*What to work on*
Among the entries below, find each line with "round" and show it.

*Data for this exercise*
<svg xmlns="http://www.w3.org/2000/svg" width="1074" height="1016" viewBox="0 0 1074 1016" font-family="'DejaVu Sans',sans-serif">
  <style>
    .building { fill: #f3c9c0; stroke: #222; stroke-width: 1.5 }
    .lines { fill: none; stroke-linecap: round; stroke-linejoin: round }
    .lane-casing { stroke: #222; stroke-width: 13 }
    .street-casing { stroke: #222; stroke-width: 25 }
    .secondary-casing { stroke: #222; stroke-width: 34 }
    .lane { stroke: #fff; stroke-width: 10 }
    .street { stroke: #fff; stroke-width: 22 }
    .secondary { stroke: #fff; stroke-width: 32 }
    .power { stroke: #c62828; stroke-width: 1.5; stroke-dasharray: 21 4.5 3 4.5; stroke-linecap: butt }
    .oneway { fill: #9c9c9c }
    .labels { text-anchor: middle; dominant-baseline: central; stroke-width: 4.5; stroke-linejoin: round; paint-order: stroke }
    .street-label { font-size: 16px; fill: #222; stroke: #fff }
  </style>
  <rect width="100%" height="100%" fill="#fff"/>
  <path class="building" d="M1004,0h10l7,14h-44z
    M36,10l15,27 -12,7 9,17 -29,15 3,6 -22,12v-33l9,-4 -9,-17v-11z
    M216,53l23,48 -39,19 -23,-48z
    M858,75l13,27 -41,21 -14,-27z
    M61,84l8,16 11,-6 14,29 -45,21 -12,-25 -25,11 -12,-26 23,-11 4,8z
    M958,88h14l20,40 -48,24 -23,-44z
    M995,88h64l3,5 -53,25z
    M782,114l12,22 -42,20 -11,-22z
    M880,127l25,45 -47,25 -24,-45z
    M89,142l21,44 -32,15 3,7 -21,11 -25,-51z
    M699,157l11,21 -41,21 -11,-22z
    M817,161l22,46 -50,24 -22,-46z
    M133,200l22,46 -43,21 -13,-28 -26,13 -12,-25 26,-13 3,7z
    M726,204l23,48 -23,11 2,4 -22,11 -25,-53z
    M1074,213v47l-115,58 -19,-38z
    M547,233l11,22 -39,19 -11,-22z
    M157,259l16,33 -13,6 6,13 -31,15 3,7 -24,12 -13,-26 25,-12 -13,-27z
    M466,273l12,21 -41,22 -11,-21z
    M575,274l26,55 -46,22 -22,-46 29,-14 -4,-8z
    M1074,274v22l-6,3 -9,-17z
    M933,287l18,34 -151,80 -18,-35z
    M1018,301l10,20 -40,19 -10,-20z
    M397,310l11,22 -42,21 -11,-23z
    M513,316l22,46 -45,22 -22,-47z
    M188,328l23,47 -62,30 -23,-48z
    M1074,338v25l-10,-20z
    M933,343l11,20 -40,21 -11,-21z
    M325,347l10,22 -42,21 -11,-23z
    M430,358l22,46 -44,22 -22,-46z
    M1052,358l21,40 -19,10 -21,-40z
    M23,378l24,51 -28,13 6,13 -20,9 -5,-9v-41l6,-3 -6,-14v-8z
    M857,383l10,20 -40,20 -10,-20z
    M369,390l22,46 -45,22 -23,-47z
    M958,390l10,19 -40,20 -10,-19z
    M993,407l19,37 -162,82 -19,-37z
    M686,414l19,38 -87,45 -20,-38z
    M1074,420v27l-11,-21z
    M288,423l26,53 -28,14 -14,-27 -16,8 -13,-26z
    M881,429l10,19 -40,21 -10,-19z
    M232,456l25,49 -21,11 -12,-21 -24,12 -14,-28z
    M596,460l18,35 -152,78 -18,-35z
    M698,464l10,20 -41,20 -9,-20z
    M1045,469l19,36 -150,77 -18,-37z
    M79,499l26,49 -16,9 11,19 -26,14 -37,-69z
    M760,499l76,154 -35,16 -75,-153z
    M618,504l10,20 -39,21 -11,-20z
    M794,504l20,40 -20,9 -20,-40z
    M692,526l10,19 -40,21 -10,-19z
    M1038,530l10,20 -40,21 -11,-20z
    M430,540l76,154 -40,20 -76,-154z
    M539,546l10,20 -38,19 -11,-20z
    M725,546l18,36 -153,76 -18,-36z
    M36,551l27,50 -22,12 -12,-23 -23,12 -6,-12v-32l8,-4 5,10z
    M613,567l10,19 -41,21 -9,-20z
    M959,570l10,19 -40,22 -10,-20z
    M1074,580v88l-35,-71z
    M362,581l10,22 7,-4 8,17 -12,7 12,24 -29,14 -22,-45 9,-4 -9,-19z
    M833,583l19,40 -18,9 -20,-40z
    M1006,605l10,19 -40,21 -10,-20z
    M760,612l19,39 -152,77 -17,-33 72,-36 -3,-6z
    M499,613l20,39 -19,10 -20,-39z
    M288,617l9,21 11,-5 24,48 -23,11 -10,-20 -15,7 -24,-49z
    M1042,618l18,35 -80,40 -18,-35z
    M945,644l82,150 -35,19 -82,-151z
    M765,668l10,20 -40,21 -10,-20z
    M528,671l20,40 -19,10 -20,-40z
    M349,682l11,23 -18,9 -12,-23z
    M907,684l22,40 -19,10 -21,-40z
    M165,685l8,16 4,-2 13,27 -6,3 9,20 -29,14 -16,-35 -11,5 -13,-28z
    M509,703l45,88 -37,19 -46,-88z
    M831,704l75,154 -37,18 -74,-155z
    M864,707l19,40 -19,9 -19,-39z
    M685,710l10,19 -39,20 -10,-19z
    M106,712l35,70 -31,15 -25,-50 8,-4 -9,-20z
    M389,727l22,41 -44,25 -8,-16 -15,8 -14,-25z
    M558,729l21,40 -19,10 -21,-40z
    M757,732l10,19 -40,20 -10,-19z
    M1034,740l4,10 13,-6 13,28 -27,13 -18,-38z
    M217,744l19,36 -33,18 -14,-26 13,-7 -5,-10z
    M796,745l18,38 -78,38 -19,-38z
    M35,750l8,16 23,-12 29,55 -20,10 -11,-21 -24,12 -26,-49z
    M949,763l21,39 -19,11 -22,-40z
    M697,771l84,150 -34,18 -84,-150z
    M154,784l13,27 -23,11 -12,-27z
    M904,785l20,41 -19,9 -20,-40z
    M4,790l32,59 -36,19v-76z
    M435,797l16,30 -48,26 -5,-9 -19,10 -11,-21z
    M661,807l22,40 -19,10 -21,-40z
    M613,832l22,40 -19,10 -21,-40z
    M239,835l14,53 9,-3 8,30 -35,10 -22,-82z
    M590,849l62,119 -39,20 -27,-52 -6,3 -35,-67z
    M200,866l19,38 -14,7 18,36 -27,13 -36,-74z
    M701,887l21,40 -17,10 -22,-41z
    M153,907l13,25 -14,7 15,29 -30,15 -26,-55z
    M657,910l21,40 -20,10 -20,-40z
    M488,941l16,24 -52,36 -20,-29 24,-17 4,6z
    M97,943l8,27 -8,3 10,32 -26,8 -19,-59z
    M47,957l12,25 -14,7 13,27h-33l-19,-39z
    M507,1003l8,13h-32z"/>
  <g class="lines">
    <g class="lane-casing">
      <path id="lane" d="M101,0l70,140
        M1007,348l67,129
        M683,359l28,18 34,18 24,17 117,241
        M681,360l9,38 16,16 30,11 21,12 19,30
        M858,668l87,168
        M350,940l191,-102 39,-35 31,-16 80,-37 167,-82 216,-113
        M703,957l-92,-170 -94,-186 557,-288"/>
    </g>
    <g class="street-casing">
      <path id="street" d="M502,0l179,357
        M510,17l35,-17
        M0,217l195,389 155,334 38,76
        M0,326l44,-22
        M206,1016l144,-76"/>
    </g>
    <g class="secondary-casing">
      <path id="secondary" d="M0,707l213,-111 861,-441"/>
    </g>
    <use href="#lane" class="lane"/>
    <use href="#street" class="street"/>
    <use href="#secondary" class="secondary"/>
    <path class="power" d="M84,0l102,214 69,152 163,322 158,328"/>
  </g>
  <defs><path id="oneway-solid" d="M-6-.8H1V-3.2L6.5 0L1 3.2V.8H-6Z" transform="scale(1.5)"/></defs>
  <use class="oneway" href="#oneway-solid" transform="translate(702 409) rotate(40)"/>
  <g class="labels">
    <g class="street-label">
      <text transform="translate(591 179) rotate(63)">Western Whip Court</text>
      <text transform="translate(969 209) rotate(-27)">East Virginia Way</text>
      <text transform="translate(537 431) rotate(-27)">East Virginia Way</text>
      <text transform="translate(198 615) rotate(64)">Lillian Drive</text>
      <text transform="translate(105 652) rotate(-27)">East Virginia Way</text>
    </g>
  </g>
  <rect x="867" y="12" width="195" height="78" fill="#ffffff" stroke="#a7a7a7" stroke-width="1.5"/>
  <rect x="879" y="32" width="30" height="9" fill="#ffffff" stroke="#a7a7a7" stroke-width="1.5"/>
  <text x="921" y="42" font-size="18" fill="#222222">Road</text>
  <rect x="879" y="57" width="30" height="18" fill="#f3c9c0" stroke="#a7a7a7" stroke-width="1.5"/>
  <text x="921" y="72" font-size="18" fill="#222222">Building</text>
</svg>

*Output below*
    .lines { fill: none; stroke-linecap: round; stroke-linejoin: round }
    .labels { text-anchor: middle; dominant-baseline: central; stroke-width: 4.5; stroke-linejoin: round; paint-order: stroke }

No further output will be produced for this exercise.